Revision tracking records:

▬▬▬▬▬▬▬▬▬▬

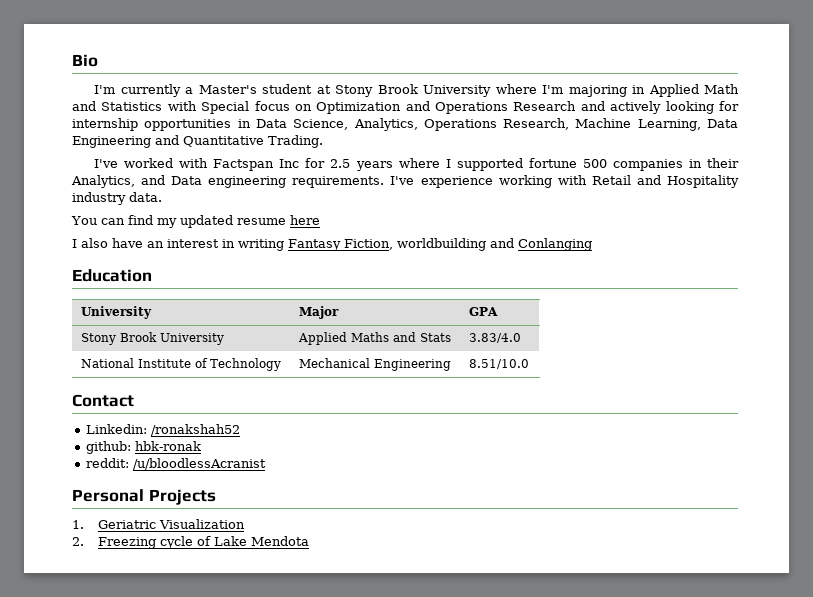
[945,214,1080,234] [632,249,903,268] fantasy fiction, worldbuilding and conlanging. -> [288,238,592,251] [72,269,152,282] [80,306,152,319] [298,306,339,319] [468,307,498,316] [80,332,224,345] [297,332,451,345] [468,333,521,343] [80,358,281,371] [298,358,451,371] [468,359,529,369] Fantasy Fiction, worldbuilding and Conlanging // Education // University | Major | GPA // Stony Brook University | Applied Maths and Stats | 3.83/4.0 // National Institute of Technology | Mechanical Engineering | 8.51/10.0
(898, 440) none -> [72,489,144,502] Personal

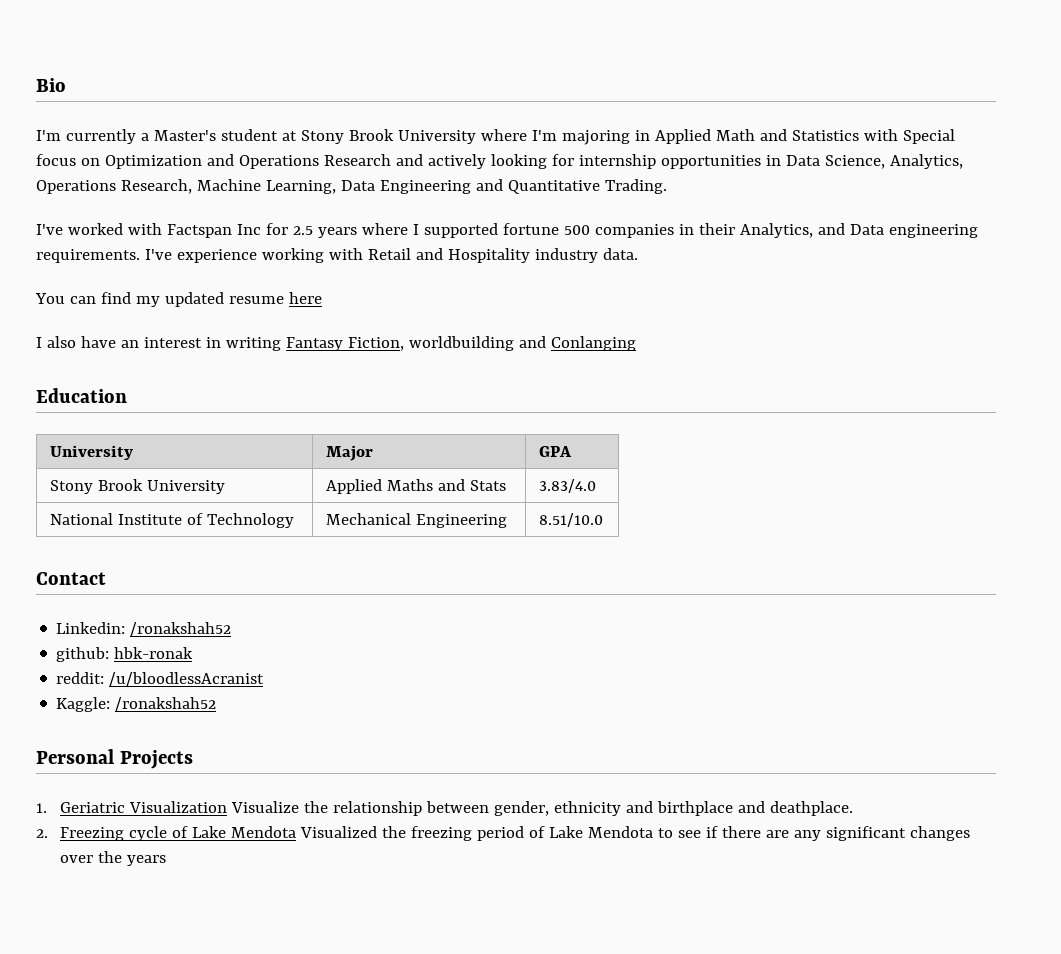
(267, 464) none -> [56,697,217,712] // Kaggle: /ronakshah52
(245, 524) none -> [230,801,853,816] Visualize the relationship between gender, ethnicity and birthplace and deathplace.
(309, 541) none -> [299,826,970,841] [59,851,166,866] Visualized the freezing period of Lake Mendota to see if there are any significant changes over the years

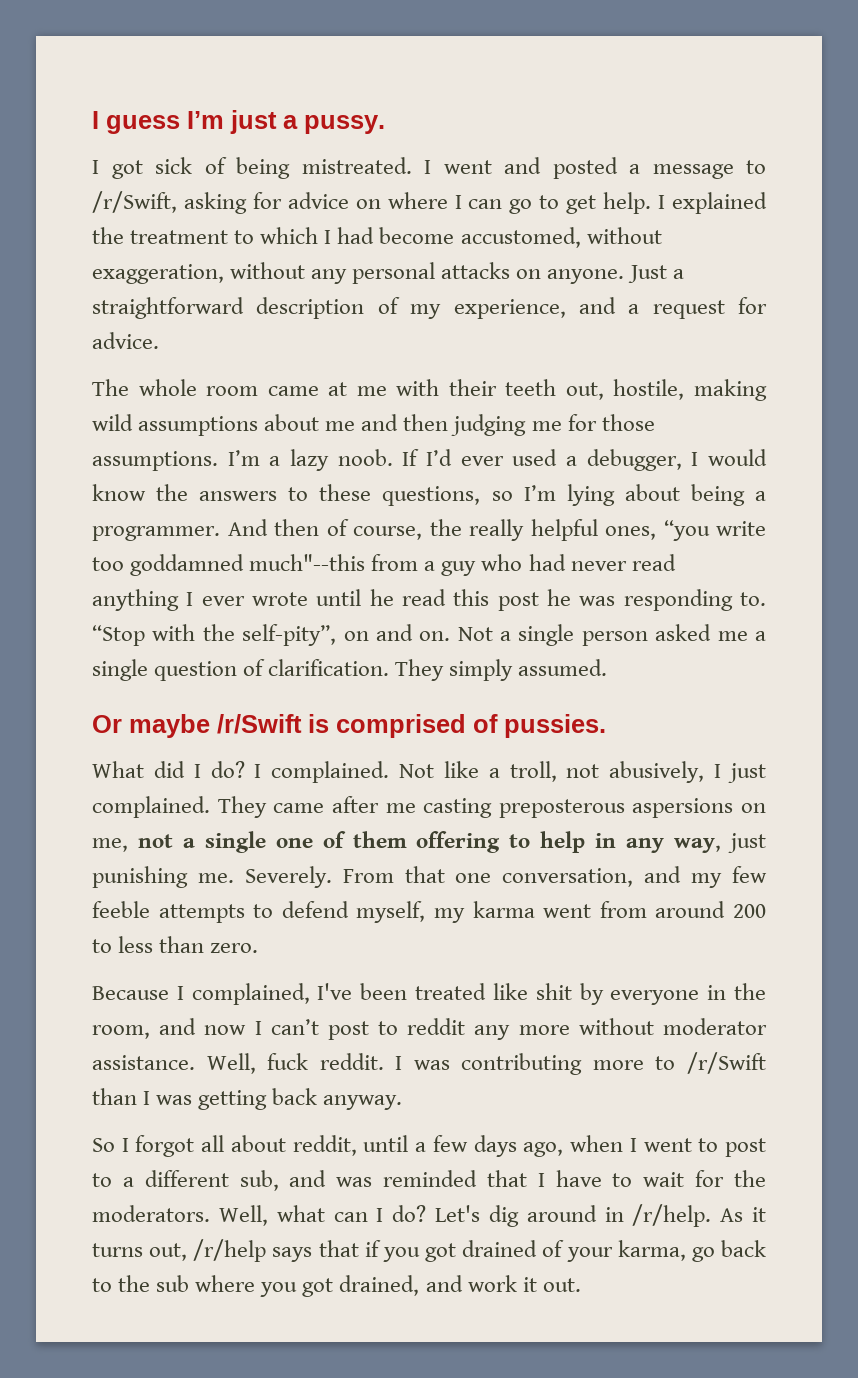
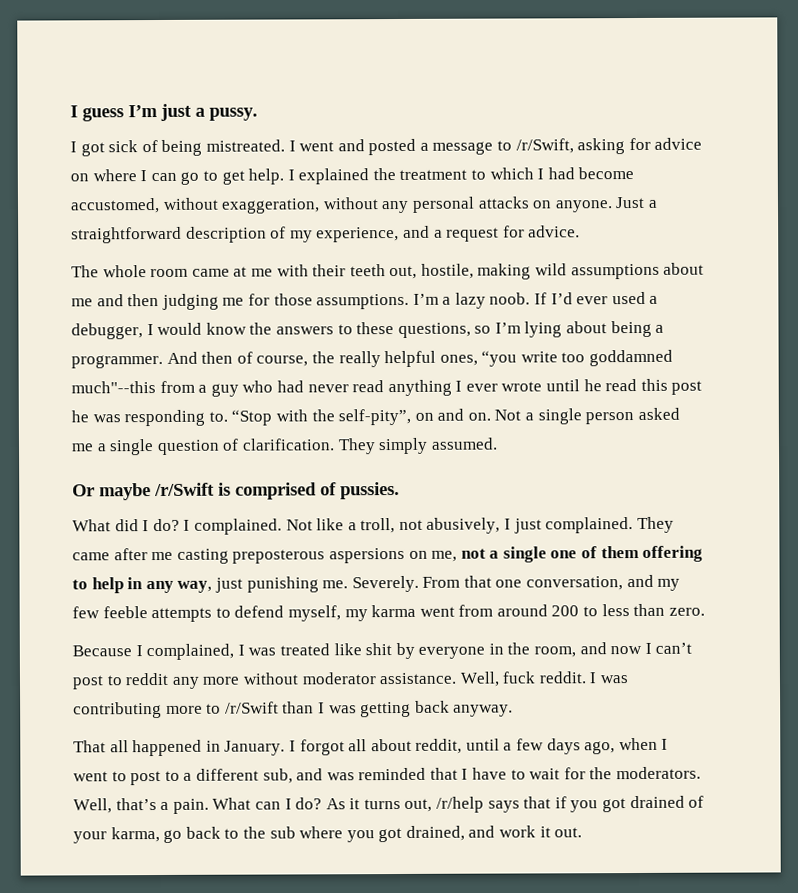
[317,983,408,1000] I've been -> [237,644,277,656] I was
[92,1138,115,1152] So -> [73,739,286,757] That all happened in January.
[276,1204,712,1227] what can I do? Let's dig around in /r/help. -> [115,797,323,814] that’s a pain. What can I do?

▬▬▬▬▬▬▬▬▬▬

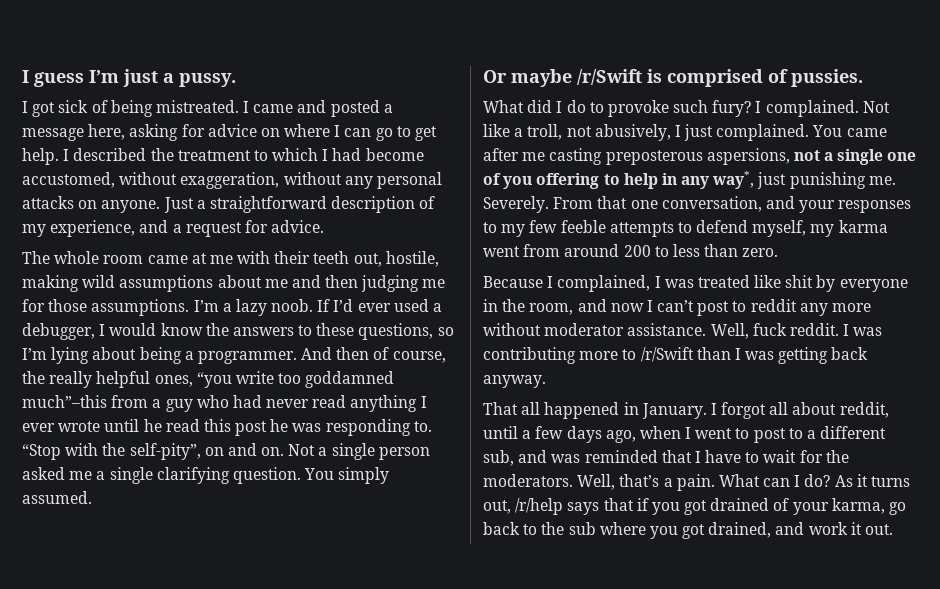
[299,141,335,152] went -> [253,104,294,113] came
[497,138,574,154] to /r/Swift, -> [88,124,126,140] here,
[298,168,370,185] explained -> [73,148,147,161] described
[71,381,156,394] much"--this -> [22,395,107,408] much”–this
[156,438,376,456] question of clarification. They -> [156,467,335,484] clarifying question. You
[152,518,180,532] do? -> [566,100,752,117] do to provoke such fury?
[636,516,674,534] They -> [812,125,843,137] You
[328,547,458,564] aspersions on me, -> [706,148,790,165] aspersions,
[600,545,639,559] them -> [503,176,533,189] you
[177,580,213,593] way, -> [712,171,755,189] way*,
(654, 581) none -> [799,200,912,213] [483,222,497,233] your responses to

▬▬▬▬▬▬▬▬▬▬

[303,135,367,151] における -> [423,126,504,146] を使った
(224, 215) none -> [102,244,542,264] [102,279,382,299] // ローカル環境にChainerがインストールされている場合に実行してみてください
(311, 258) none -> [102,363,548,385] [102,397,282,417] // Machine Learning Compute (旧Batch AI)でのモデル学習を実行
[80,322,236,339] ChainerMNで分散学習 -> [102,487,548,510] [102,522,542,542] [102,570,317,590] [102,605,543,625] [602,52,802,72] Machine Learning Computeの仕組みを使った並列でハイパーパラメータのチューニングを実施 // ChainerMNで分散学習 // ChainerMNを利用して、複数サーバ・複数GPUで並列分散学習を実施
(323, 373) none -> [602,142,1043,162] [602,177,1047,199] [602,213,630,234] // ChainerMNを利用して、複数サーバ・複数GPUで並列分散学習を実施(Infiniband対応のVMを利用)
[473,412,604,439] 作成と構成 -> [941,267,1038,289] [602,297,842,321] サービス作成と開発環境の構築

▬▬▬▬▬▬▬▬▬▬

Task statement:
Above are the records; copy exactly the lines from the line with "[177,580,213,593] way, ->" through the line with "(654, 581) none", both included.

Solved problem:
[177,580,213,593] way, -> [712,171,755,189] way*,
(654, 581) none -> [799,200,912,213] [483,222,497,233] your responses to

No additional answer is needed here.